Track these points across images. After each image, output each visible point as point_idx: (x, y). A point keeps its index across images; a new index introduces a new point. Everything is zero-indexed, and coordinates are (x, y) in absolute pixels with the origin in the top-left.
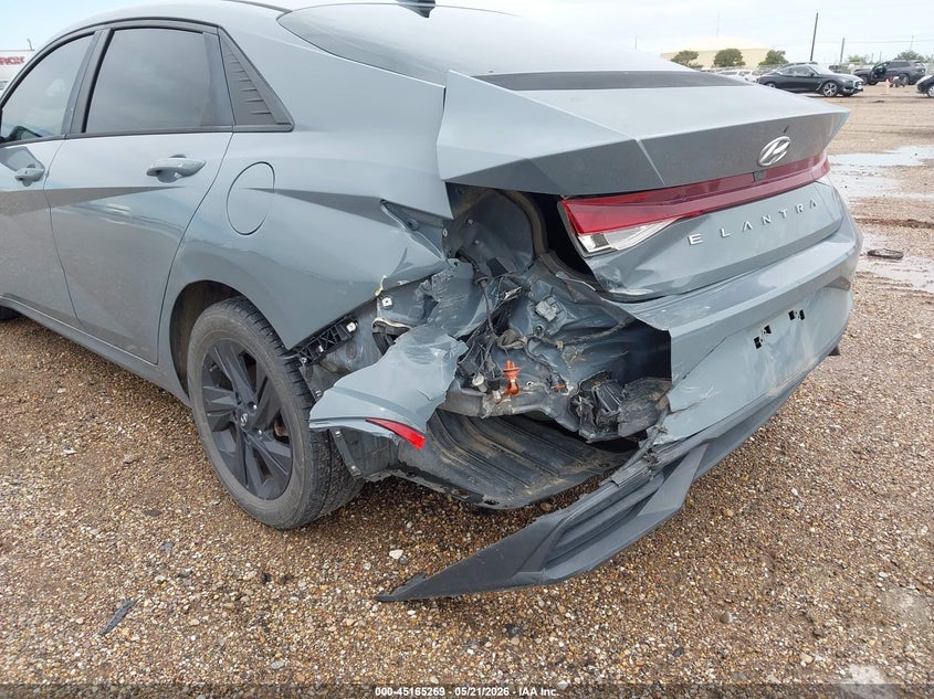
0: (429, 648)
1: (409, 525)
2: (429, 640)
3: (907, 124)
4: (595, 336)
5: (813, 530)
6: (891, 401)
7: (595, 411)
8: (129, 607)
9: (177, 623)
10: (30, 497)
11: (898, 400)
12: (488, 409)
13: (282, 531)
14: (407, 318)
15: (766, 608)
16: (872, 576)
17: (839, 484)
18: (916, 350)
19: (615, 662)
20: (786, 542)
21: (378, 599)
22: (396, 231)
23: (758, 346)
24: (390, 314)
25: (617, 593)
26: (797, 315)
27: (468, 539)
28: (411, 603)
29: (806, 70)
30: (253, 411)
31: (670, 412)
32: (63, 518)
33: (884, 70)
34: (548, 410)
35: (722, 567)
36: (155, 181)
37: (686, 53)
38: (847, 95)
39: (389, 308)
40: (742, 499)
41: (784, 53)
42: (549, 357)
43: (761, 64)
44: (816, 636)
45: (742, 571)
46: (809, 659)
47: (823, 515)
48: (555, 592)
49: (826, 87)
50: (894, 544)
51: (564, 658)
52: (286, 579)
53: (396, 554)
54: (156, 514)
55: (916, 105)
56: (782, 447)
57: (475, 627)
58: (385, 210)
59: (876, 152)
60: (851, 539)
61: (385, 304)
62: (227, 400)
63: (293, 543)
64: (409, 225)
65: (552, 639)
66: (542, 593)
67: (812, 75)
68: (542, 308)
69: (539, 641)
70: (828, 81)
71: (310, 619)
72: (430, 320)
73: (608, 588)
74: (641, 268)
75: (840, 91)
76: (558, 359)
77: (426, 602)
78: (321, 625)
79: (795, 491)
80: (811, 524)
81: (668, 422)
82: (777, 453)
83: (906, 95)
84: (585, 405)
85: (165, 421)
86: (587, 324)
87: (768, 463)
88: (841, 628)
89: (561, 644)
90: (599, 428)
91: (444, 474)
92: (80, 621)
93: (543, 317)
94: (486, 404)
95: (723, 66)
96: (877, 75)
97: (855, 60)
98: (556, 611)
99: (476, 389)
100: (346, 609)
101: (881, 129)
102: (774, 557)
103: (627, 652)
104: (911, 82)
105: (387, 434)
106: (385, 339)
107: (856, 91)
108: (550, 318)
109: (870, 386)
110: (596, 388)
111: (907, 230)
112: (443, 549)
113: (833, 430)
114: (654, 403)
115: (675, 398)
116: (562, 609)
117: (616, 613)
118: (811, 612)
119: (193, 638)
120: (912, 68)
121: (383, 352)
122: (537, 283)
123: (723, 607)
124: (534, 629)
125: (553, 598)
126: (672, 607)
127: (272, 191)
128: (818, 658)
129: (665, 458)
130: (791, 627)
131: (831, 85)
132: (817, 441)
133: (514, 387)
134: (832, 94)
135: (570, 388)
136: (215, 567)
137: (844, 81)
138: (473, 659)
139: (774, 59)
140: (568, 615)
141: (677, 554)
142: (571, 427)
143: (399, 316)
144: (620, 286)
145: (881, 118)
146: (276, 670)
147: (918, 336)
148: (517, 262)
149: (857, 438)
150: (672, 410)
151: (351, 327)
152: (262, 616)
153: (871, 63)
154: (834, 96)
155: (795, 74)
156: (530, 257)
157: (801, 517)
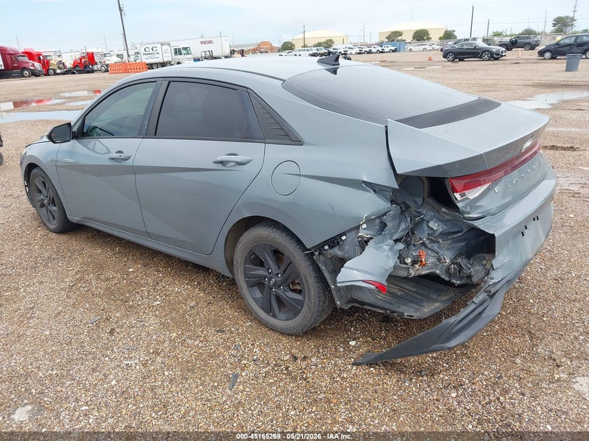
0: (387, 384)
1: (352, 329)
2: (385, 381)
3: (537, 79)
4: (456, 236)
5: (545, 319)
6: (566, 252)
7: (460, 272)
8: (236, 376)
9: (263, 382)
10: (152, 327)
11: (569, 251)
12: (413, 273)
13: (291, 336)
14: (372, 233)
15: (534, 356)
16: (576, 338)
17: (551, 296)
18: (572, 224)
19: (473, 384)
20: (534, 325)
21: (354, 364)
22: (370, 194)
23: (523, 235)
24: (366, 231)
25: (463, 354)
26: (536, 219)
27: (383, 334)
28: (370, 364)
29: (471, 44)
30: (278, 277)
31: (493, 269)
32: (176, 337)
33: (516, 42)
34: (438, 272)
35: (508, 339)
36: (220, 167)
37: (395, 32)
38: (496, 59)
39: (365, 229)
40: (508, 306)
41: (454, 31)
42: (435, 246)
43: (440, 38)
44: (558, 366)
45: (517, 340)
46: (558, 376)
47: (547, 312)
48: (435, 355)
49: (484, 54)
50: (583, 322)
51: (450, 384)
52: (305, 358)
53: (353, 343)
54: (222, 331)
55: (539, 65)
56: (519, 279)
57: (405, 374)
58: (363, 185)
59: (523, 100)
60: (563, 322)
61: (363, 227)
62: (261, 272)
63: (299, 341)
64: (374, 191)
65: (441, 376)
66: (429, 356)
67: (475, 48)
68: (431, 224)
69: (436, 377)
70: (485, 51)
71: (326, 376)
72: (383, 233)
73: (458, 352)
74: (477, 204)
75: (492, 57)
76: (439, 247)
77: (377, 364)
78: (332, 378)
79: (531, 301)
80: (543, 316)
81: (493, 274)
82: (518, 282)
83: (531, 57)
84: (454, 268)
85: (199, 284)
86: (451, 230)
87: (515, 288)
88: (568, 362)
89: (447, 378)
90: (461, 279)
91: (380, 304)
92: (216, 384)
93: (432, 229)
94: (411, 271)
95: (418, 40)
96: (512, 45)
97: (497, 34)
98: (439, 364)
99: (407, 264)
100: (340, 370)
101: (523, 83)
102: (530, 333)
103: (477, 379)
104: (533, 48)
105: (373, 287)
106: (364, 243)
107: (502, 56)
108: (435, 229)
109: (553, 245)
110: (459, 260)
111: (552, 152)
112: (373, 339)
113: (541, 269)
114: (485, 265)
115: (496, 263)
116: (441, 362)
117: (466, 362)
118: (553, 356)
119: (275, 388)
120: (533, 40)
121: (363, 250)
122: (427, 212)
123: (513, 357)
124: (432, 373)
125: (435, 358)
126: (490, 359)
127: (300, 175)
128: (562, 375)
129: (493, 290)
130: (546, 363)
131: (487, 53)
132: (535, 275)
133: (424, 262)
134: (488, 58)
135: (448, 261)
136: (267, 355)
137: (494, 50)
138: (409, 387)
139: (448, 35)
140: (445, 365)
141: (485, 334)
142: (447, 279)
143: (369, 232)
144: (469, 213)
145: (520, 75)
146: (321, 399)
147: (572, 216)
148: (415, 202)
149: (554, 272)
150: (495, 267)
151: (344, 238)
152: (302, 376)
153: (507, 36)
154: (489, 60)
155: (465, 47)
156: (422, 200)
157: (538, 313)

:::

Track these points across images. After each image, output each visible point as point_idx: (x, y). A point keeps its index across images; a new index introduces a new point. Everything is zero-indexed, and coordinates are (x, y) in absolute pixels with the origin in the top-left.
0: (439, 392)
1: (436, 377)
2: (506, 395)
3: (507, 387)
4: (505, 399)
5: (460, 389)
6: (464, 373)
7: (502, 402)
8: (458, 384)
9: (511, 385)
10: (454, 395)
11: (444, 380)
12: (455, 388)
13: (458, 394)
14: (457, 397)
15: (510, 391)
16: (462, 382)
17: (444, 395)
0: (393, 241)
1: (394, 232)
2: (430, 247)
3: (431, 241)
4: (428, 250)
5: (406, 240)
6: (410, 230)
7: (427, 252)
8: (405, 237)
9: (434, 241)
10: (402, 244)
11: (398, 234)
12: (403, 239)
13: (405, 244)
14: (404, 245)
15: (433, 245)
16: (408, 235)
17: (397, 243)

:::

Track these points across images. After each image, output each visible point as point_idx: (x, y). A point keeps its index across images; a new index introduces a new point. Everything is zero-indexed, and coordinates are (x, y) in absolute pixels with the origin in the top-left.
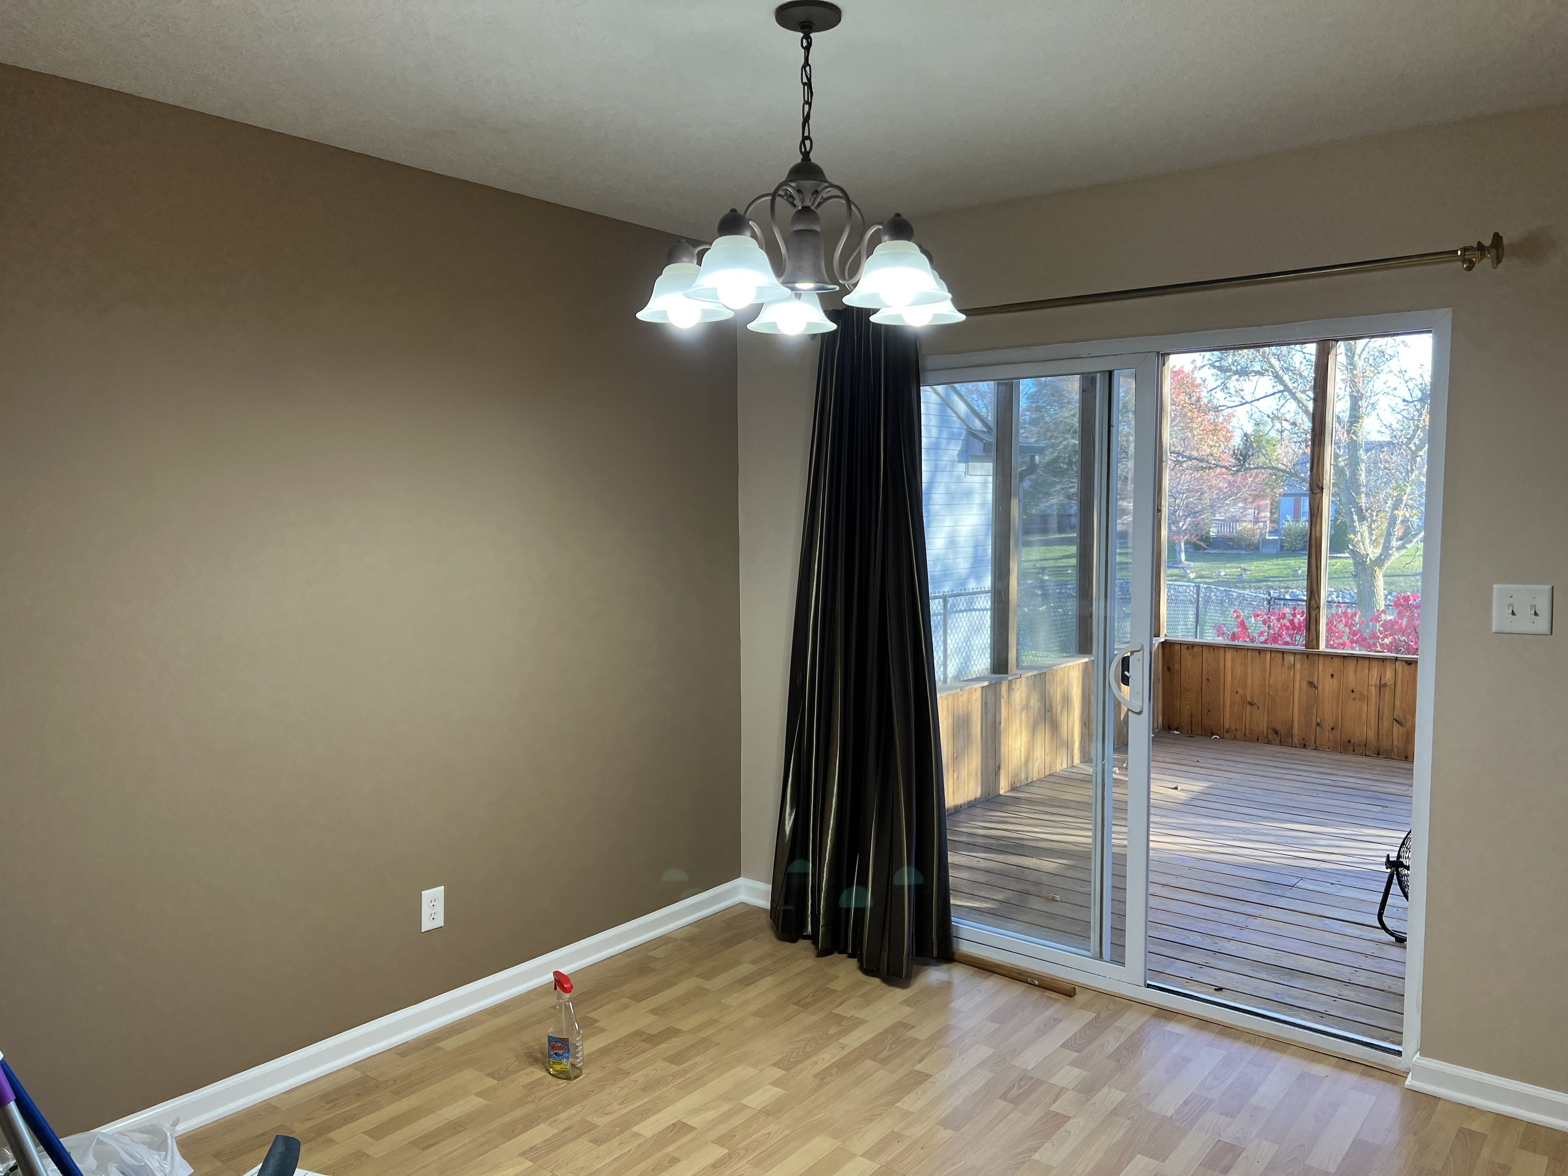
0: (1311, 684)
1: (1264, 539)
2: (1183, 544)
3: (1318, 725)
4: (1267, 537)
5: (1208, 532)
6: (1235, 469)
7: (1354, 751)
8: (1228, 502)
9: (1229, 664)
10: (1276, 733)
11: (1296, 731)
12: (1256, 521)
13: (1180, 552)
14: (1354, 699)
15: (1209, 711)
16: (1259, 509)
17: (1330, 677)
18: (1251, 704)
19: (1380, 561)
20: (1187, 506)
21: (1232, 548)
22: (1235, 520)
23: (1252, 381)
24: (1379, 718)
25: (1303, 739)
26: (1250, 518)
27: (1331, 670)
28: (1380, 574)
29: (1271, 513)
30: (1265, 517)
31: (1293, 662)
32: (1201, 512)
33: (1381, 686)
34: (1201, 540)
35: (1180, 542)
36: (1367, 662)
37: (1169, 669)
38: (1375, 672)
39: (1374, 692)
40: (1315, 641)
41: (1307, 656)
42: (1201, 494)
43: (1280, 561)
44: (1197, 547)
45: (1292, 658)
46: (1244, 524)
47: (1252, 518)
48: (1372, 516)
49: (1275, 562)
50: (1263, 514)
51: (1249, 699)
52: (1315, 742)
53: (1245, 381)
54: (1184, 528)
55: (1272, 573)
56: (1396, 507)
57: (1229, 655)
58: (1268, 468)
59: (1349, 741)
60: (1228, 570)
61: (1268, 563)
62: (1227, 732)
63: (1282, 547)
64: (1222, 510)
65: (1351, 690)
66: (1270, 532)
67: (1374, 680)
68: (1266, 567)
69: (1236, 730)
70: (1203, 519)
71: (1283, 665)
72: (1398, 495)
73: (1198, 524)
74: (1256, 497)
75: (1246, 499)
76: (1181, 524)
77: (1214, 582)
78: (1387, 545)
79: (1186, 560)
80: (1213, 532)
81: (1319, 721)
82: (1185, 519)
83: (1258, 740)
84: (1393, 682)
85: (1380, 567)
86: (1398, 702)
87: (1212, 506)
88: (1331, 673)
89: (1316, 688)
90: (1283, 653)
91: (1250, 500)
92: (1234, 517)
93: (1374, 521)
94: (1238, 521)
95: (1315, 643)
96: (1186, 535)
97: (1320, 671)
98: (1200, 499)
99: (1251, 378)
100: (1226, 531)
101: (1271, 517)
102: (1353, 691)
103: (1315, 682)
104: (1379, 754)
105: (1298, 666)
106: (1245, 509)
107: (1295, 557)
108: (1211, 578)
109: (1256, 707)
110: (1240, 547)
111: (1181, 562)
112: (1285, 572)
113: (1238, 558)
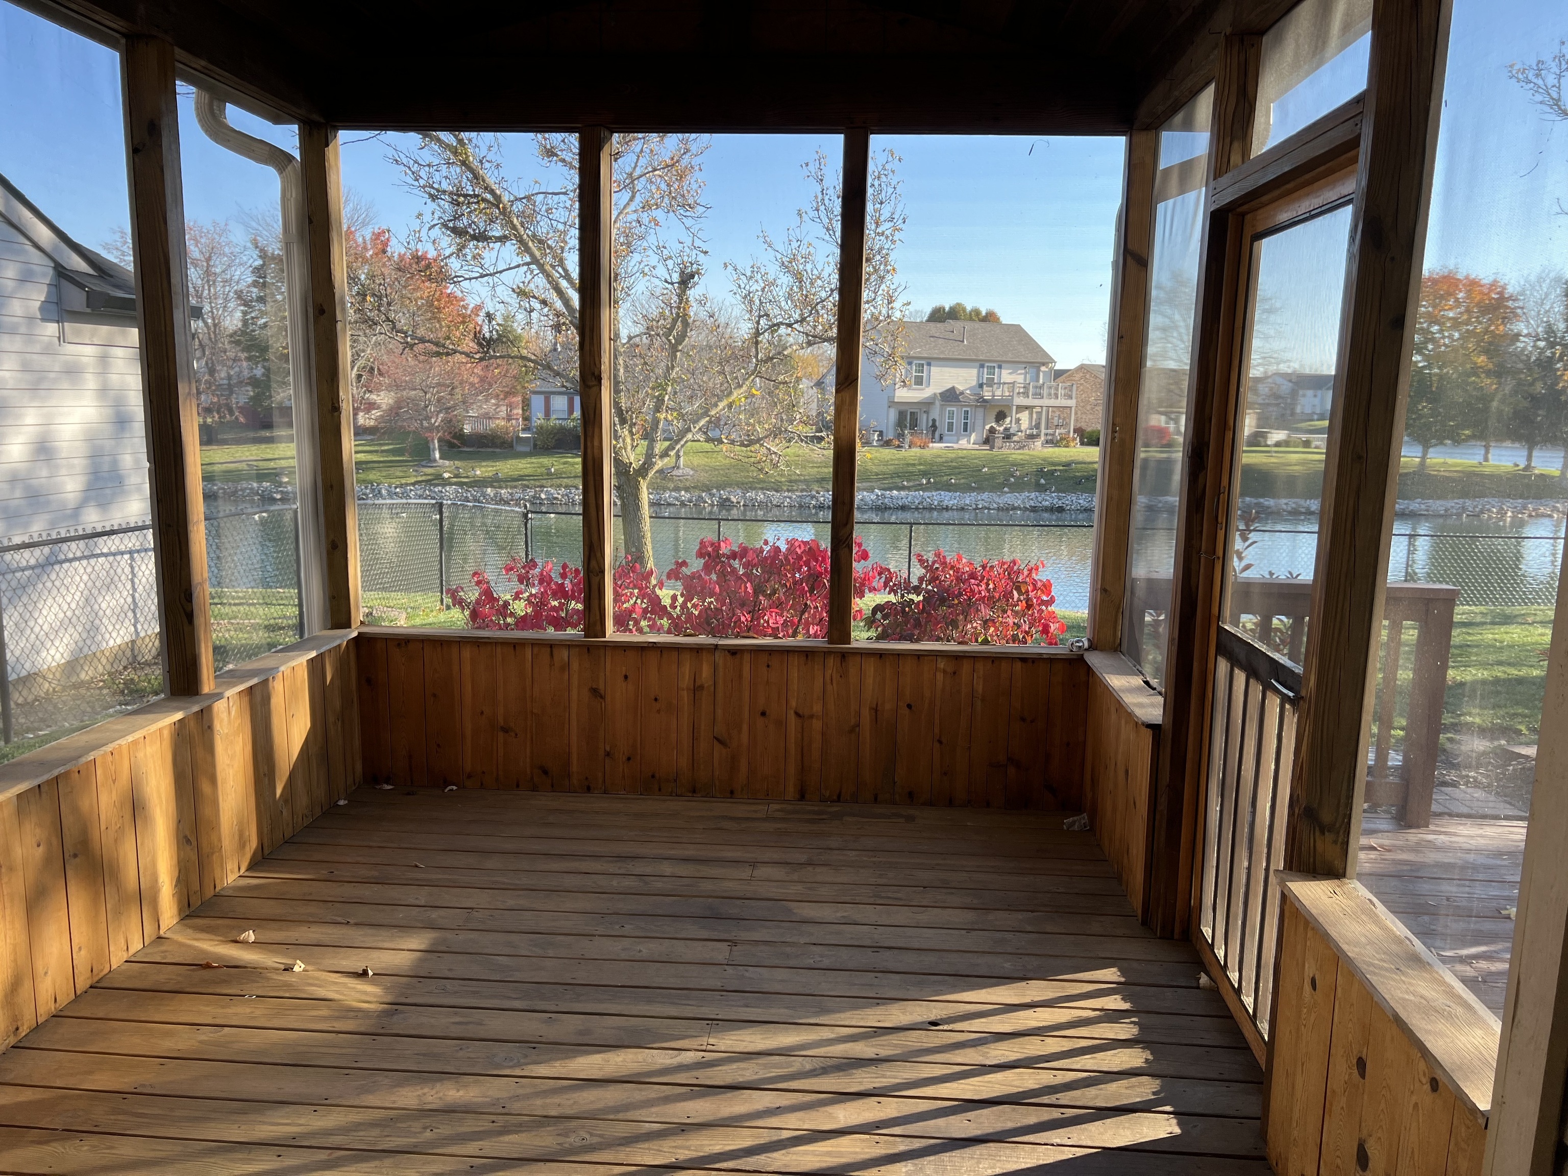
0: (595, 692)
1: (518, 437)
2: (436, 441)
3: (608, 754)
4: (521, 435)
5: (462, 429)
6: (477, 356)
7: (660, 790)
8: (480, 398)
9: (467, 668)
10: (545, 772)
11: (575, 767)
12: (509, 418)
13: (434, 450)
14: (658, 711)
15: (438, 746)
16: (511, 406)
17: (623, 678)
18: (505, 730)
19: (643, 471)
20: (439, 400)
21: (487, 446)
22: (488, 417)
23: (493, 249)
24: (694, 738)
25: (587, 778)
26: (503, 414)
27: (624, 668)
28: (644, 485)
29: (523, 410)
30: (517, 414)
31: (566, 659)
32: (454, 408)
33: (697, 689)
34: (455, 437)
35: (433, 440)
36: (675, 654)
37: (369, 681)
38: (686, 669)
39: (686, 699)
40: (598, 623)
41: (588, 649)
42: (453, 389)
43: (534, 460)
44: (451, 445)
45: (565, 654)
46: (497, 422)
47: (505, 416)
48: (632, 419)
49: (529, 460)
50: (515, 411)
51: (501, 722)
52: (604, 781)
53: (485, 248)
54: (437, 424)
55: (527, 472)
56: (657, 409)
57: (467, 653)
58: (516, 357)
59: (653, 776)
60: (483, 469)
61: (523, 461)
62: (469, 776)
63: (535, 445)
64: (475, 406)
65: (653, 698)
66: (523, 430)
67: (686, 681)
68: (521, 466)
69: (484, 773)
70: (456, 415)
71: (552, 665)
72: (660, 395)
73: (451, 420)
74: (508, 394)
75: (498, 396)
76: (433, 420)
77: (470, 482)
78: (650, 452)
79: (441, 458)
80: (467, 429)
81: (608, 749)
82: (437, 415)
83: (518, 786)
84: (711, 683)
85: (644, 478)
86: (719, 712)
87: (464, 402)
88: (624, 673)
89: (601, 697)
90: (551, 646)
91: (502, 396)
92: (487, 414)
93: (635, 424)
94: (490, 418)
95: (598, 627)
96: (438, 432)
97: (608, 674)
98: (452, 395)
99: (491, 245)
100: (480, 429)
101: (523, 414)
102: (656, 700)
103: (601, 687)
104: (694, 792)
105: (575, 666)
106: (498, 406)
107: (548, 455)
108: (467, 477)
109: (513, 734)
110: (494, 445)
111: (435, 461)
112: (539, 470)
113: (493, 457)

:::

* TASK INSTRUCTIONS *
Above are records; repeat only the lines starting at the line with "88: (1331, 673)" and ending at the line with "109: (1256, 707)", exactly as they appear, both included.

* ANSWER SECTION *
88: (1331, 673)
89: (1316, 688)
90: (1283, 653)
91: (1250, 500)
92: (1234, 517)
93: (1374, 521)
94: (1238, 521)
95: (1315, 643)
96: (1186, 535)
97: (1320, 671)
98: (1200, 499)
99: (1251, 378)
100: (1226, 531)
101: (1271, 517)
102: (1353, 691)
103: (1315, 682)
104: (1379, 754)
105: (1298, 666)
106: (1245, 509)
107: (1295, 557)
108: (1211, 578)
109: (1256, 707)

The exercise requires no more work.